Exercise input:
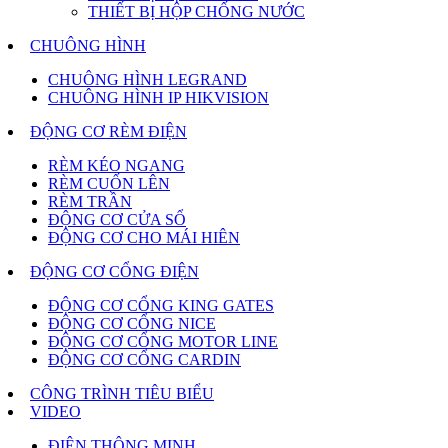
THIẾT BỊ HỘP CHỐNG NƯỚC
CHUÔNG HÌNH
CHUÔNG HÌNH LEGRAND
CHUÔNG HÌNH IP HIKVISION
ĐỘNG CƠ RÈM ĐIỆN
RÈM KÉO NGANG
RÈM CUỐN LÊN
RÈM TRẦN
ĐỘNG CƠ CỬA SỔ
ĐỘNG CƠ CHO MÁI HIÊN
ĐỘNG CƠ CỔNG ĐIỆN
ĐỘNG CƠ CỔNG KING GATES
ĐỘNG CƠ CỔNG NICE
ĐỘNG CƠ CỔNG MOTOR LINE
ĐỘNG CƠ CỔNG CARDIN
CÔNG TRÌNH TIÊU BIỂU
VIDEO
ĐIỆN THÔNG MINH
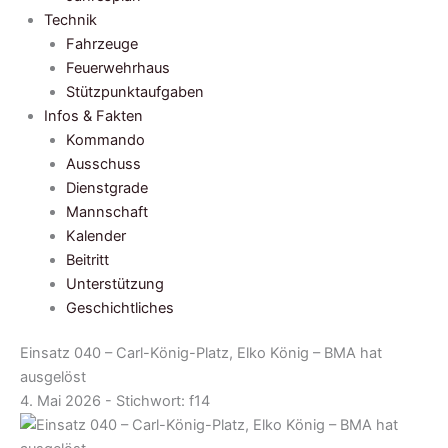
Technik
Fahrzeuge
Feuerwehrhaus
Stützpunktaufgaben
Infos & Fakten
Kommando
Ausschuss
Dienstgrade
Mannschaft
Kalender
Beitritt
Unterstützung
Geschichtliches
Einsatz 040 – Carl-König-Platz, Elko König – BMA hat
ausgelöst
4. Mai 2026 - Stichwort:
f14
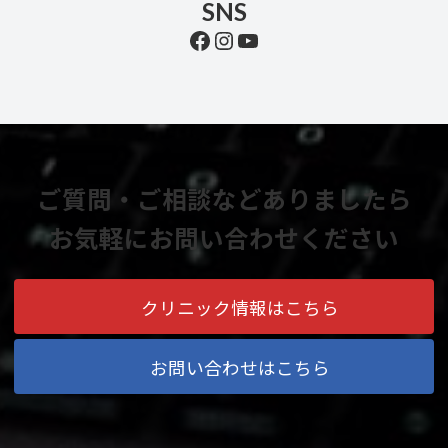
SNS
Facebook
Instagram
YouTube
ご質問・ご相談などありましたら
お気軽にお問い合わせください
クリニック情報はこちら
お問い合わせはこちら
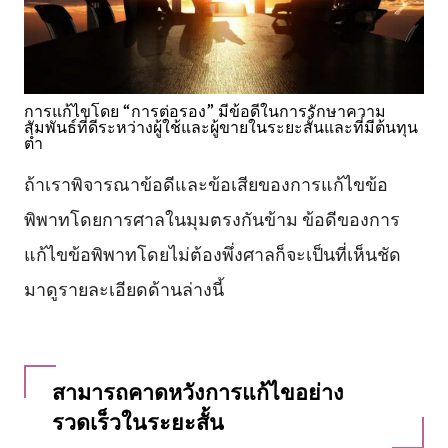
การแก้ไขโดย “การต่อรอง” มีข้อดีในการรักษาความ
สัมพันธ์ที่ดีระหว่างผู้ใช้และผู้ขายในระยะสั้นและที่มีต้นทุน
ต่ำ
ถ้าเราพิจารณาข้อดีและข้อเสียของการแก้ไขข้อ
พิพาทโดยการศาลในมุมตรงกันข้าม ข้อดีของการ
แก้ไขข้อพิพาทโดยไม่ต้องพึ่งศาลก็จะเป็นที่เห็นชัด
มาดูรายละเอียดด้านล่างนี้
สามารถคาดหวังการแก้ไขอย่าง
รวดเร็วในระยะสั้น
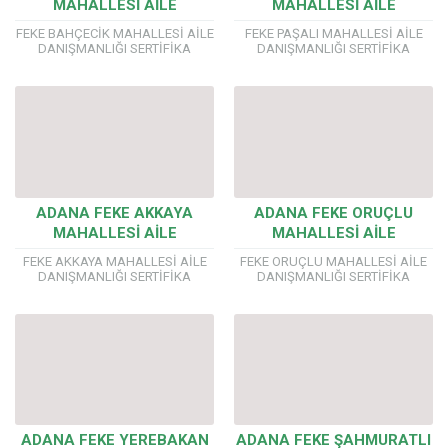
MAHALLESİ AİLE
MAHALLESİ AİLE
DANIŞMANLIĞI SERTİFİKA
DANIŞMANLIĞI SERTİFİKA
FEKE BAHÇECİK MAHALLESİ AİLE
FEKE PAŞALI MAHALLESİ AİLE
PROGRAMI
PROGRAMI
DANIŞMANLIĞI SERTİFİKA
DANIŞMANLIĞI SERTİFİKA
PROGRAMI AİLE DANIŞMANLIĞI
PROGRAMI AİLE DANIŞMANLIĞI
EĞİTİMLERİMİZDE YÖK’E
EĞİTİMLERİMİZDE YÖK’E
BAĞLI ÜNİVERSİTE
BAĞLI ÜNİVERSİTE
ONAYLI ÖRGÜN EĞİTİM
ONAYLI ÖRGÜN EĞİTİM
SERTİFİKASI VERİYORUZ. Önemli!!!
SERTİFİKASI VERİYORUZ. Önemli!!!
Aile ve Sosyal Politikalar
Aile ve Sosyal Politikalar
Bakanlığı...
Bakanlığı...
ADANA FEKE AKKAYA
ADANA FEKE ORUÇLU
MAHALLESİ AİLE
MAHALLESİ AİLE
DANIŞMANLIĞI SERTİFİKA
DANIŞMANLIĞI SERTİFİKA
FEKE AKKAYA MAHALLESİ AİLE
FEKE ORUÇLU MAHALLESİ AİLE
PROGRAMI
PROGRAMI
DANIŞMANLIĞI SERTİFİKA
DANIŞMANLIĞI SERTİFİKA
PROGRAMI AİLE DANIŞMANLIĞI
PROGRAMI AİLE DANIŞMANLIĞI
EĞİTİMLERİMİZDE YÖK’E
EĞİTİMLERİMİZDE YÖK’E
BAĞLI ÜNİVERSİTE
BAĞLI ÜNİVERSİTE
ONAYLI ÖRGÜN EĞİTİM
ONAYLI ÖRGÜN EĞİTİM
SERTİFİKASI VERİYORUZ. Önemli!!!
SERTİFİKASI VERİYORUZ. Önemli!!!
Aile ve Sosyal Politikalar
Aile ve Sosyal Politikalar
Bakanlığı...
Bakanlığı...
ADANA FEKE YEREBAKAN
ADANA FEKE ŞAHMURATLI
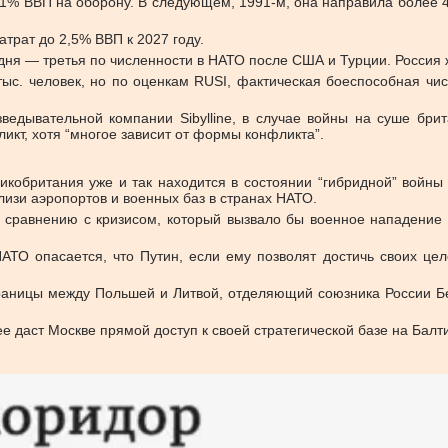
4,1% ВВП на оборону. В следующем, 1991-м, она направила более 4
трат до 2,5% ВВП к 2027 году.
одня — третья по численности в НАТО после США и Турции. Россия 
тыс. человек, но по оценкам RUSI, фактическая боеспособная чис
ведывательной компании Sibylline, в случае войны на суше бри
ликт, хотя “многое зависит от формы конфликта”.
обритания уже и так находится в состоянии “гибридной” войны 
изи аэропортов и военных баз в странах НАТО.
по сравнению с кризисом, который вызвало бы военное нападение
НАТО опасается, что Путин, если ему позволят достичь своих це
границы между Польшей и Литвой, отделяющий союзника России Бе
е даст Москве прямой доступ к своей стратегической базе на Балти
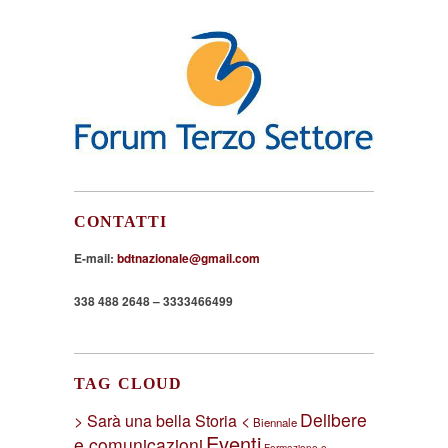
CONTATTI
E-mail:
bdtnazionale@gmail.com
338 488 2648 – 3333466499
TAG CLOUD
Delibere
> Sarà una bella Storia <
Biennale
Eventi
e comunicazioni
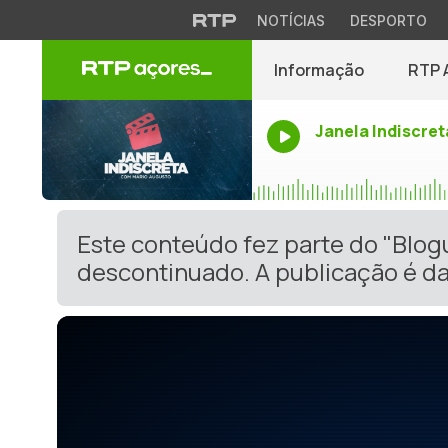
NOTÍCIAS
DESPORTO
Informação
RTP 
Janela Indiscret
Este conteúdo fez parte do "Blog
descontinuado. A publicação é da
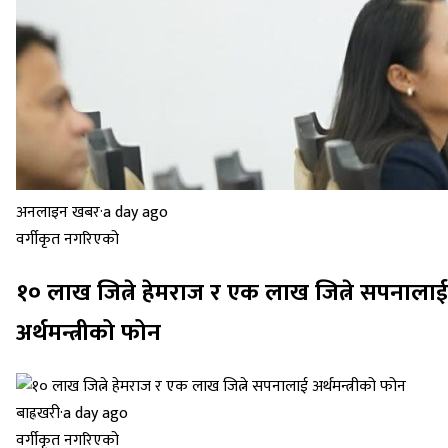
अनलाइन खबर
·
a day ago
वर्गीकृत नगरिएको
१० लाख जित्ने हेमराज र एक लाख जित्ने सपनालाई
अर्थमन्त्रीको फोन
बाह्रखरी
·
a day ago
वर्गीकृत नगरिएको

What you have to do:
Report each line in the data above that holds the word "CỔNG" by copying it.

Exercise output:
ĐỘNG CƠ CỔNG ĐIỆN
ĐỘNG CƠ CỔNG KING GATES
ĐỘNG CƠ CỔNG NICE
ĐỘNG CƠ CỔNG MOTOR LINE
ĐỘNG CƠ CỔNG CARDIN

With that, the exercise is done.